One is Lenny Ng, now a graduate student at MIT, who aced the math college boards when he was 10. He was valedictorian at Chapel Hill High School, but he didn't always find schools accommodating for a very bright student. His piece in the newsletter is excerpted from a speech he gave at Harvard when he was an undergraduate there. He talked about frustrating rules, about wonderful opportunities and some sympathetic

teachers, about the blessing of ``a mind enchanted by everything from math to music, from literature to tennis.'' And then he said: ``Unfortunately, schools nowadays show a troubling tendency to emphasize feeling good' rather than excelling and to encourage their students to slip into comfortable mediocrity.''

The other is Ashley Reiter, now teaching at the Maine School of Science and Mathematics while on leave from the doctoral program at the University of Chicago. She captures the wonder of what she sees in math, the human feelings of excitement and limitation that go with it, and an intense desire to share her experience. She concludes her essay: ``I am learning not only to DO math, but to communicate it effectively to others. And as I put to use those skills of teamwork and disciplined individual work, I now strive to give my own students the opportunity to grow personally and intellectually as they study mathematics. I hope they have as much fun as I have had in the process.''

*

The fun of learning

``Fun'' is not the word often associated with math or school, at least not the academic side of school. And while Ashley Reiter makes it clear that life and school involve much more than academics, learning itself is fun. It is also work, and struggling to understand can be frustrating. But the exertion leads beyond.

I was delighted to find a ``For The Fun Of It'' section in the math newsletter.

The subject might be math or astronomy, history or English, chemistry or German, politics or drama, chess or crossword puzzles, computers or cars. What they share is the challenge they pose, and the excitement that comes with mastery. The joy of teaching, as Harold Reiter puts it, comes in watching students succeed.

Some people succeed at a very high level. Some, sadly, don't succeed at all, making teaching difficult and frustrating. Most of us are in the middle. We won't all find math fun, or breeze through all the problems offered at the math newsletter website, or excel in other fields. But it is not necessary to be a Michael Jordan to enjoy participating in sports, as millions of weekend athletes demonstrate. The world of the mind is just as invigorating.

*A new television series

Meanwhile, PBS is beginning a seven-part series designed to show how mathematics is found in everyday life and science. There will be a companion book by Keith Devlin, author of ``Goodbye, Descartes'' and ``Mathematics: The New Golden Age.'' Several websites have information and things to order

(www.mathlife.org and www.ti.com/calc/mathlife ).
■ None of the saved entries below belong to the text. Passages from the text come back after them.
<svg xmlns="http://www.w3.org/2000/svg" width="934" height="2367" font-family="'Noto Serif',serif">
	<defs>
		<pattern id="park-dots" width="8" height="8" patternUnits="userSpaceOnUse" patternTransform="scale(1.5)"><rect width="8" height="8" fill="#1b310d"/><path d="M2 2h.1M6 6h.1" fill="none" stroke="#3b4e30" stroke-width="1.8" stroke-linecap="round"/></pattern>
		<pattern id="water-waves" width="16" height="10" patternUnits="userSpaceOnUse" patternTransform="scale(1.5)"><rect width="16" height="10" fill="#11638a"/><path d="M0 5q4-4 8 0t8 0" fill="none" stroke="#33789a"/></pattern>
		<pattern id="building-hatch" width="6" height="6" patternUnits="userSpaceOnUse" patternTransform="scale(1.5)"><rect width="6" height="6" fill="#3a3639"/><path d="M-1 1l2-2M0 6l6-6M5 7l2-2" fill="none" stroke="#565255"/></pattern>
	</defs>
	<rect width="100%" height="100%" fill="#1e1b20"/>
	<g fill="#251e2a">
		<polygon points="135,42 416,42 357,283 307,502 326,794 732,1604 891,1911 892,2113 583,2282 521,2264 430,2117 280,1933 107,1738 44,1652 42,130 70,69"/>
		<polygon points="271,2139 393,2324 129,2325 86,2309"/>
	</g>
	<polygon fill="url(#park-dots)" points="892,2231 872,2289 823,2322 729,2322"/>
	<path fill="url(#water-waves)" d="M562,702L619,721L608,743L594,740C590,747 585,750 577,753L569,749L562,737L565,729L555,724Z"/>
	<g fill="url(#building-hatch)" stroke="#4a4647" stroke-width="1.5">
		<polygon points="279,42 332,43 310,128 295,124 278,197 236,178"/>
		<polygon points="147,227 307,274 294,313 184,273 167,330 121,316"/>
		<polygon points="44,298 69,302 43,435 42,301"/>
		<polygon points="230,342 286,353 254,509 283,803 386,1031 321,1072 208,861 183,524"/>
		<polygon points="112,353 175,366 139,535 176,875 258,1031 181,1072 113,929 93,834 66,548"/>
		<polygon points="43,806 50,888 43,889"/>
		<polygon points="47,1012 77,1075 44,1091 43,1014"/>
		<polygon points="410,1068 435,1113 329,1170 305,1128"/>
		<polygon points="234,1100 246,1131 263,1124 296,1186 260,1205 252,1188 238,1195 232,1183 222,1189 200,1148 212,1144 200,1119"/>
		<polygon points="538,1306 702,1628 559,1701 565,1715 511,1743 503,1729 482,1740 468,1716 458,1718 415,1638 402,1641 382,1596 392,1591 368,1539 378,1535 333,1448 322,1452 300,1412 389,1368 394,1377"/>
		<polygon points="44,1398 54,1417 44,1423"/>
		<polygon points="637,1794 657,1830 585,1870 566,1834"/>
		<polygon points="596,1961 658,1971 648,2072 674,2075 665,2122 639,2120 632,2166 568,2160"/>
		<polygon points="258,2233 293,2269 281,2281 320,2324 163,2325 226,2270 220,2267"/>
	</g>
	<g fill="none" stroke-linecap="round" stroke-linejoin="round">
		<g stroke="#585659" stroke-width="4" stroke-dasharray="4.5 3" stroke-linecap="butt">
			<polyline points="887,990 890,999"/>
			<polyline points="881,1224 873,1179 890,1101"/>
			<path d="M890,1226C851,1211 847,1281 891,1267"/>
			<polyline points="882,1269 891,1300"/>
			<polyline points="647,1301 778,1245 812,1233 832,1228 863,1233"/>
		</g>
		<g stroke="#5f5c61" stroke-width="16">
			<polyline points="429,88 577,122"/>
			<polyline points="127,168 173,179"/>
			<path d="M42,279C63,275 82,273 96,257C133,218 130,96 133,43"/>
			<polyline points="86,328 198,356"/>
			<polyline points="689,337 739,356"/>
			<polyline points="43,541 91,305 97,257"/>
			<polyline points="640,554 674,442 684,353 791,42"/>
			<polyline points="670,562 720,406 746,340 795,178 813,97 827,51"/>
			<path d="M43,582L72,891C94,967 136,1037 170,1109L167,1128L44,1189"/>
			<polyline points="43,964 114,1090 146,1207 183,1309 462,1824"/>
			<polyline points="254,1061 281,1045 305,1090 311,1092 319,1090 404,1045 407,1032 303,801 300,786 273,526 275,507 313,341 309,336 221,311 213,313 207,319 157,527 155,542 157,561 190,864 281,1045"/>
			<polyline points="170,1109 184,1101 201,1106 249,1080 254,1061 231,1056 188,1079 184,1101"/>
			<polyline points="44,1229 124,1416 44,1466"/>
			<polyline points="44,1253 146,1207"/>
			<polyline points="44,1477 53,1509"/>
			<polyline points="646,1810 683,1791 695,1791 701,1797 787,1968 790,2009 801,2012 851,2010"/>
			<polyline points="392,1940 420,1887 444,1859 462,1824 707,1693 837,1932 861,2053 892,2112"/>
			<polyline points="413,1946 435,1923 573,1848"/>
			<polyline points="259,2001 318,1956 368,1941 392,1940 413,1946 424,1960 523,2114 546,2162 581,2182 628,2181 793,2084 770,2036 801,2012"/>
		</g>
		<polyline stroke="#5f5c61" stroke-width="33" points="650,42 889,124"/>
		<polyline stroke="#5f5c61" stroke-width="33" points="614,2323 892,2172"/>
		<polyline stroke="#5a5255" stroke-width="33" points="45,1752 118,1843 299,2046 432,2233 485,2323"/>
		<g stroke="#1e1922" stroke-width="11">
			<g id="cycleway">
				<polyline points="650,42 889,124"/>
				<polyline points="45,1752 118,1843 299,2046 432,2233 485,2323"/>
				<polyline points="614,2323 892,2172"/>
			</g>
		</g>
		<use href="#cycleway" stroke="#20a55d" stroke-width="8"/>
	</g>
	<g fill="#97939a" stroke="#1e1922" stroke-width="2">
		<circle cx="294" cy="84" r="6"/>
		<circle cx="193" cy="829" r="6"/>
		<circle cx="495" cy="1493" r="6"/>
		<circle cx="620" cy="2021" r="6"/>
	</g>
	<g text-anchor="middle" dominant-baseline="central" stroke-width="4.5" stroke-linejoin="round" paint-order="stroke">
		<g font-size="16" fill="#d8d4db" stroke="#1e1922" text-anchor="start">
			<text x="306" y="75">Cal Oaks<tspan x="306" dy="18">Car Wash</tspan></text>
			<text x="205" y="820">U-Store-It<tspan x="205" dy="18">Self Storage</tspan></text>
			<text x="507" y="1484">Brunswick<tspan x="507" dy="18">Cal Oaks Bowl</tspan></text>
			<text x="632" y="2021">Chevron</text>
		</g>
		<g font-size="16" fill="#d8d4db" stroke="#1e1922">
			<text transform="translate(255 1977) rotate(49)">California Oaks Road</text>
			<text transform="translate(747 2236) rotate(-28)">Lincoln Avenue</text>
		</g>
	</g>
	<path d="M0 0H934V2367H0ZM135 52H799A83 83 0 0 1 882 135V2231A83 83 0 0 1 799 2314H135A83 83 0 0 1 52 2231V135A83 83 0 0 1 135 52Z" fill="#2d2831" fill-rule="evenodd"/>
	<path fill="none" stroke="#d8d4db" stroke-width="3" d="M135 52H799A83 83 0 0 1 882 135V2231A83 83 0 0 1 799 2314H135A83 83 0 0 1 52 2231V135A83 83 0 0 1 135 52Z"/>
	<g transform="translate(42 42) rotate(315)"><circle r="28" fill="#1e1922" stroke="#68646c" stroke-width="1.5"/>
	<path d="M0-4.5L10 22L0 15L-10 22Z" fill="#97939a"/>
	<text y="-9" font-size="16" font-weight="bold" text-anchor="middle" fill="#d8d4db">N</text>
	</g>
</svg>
The show is being carried on S.C. Educational Television beginning at 9 p.m. Wednesday, though the schedule shifts to Sundays at 6 p.m. after that; the Rock Hill outlet, WNSC, is available to some viewers in this area as Channel 30 over the air or on cable. Unfortunately, the show is available only at odd hours on the area's two other public television stations: The first show is 3 a.m. Thursday on Charlotte's WTVI

(704-372-2442) in Charlotte and 6 a.m. Sunday, April 19, on UNC-TV (919-549-7061). Teachers can get a guide and a low-cost condensed video from the series through the websites mentioned above or at 800-842-2737.

*Learning and civilization

Math pervades modern society, as the S.C. ETV website says -and columnist Claudia Smith Brinson writes about math on today's Viewpoint page. More generally, learning pervades society. Knowing and being able to do are vital to our success as individuals, and our survival as a civilization.

Experts are essential; we don't want our doctors and our pilots to be fumblers, or our teachers and our police. But in a democratic society, just having a few experts is not enough. Wise decisions depend on a wise public, on ordinary citizens who understand math, among many other things. The goal should be excellence, at every level, not mediocrity pretending to serve equality. It is important that we nurture and educate everyone: those who can win contests and those who never will.